Community business leaders, next to actual victims of gun crime, feel the direct results of gun crime most harshly. These can include a drop in the number of customers, fear among employees, and increased costs of security. Business leaders are also the best source of information (i.e., "Here's what we know about gun crime and violence; this has been the problem; these are the responses we need; here's where you can help; these are the people we know who can help"). When business leaders and community leaders share their experience and knowledge and broker connections to combat gun violence, they form a powerful allegiance. These two groups alone can get every other sector of a community actively involved in addressing gun violence and crime. In the final analysis, both the community and its businesses prosper because of the efforts:
Business can work with local law enforcement agencies.
Document exactly how gun crime and fear of gun crime is affecting your business so they understand its nature.
Develop a response plan detailing how to report gun crime and violence and what to expect in their response.
Explore what training may be appropriate for your staff in dealing with gun crime and determine which law enforcement agencies might be able to provide it.
Obtain materials on gun crime and violence, including brochures and lists of resources for your staff and posters for your business.
Team up to sponsor billboards, bus cards, and other forms of communication against gun violence and crime.
Coordinate with other businesses for voice and power.Communicate your concerns, plans, and hopes for change. Bring them into the work of gun crime and violence reduction.
As a group, refuse to shine a spotlight on specific episodes of gun violence, gang violence, and other violent crimes. Instead, focus on what businesses are doing to make the community better and the economy stronger.

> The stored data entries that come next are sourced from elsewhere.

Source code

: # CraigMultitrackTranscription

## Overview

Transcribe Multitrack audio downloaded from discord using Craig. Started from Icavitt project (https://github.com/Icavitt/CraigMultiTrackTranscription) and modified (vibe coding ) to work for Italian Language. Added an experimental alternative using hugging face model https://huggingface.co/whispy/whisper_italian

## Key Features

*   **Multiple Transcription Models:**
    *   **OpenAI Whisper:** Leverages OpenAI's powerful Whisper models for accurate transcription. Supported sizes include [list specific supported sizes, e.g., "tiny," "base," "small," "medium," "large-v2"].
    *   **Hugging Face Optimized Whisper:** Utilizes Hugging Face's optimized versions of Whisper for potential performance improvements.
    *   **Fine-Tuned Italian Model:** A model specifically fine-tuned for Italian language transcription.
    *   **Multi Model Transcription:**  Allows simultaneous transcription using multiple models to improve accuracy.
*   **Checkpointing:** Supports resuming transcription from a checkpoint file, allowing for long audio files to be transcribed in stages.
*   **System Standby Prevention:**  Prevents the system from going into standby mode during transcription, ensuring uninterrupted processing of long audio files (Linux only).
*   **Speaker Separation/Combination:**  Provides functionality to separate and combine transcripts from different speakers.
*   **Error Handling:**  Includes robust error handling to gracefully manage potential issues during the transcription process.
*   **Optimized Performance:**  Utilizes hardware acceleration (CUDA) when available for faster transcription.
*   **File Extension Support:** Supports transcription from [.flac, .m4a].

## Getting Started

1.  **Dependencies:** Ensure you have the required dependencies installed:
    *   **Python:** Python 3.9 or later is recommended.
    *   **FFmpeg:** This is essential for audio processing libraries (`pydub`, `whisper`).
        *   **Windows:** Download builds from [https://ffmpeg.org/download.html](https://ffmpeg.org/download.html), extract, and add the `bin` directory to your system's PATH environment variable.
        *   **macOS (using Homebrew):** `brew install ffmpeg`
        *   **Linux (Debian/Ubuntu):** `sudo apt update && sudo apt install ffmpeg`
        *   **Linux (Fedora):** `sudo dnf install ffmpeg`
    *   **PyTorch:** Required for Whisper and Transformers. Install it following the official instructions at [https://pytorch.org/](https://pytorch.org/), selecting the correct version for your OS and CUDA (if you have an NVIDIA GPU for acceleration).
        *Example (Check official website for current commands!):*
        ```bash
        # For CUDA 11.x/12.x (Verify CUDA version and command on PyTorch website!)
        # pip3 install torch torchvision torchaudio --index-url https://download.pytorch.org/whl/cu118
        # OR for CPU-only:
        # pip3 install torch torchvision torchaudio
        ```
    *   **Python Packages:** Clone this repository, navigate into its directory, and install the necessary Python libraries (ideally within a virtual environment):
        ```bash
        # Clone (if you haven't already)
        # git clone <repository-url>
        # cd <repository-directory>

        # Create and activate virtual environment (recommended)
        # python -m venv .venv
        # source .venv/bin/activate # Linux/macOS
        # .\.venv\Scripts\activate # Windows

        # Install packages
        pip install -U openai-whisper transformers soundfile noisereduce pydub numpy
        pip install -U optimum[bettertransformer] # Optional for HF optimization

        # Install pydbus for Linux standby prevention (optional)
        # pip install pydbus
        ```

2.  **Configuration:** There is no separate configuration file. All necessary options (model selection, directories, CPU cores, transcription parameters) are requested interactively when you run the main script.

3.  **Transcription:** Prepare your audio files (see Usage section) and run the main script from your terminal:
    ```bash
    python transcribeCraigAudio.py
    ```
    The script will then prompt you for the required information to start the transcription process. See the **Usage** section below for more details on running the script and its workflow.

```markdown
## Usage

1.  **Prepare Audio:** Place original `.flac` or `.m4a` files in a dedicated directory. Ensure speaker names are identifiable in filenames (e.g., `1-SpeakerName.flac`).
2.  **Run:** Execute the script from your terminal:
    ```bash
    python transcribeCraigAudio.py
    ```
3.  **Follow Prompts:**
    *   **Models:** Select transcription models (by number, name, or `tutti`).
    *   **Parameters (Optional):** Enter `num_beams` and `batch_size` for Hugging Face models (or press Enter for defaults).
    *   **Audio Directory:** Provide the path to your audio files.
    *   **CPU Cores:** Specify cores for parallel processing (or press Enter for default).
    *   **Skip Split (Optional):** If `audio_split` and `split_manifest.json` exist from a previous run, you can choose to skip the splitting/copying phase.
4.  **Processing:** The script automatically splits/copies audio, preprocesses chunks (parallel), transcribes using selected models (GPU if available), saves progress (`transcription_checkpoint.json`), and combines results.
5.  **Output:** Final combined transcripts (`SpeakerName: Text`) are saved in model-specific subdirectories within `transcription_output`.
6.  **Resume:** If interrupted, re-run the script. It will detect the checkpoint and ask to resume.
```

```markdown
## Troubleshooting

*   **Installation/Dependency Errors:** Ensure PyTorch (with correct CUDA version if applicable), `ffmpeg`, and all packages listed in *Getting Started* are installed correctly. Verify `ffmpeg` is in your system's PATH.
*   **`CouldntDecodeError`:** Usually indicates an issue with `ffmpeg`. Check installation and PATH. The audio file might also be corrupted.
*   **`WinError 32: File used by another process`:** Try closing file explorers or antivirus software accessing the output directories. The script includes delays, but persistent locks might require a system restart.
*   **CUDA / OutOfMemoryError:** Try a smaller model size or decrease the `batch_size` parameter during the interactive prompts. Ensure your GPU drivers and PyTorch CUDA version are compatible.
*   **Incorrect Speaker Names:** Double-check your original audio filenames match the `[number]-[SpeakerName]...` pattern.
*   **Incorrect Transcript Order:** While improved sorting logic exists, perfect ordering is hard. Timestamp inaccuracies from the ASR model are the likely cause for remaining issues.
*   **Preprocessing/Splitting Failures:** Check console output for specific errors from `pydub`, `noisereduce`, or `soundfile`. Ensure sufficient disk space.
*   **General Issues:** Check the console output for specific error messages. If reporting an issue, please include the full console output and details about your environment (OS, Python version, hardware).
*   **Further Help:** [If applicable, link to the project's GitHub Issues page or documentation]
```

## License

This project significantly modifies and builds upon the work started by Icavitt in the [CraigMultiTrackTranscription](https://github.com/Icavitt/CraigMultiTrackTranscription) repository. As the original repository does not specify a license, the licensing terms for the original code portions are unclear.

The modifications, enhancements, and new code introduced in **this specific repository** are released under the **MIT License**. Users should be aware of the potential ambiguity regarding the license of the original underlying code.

Collectively address the legislative bodies (city council, county legislature) in your community to make them aware of the issues of gun crime and violence, and what businesses believe should be done in response.
Create a "business watch group," just as neighborhoods have established neighborhood watch groups, which pools resources, shares information, and works to combat gun crime and violence.
Engage the community.Donate materials and services that can help community groups make a difference in their locales. Make them aware of the efforts businesses are making.
Provide paid time off to your employees who are active volunteers in community crime prevention activities.
Educate employees about ways to reduce the risk that they or their family members face as possible victims of violence. Help them understand costs and consequences of gun violence in particular.
Adopt a school in a distressed area. Become mentors and friends to the children. Help them make better life choices than turning to guns and other violence.
Give your own talents. Volunteer your organizational and managerial skills to help groups working against gun violence to do their jobs even better.
Provide jobs and on-the-job training to young people at risk for violence. Help them find positive, if underdeveloped, talents.
Use purchasing expertise to help provide low-cost, well-made trigger locks for community members. Promote safe storage of firearms.
Post ads and posters that describe the consequences of violating gun laws at your business. Display announcements for meetings of various groups working to reduce gun violence.
Provide space for community group meetings or donate services unique to your business, such as printers can donate copying services.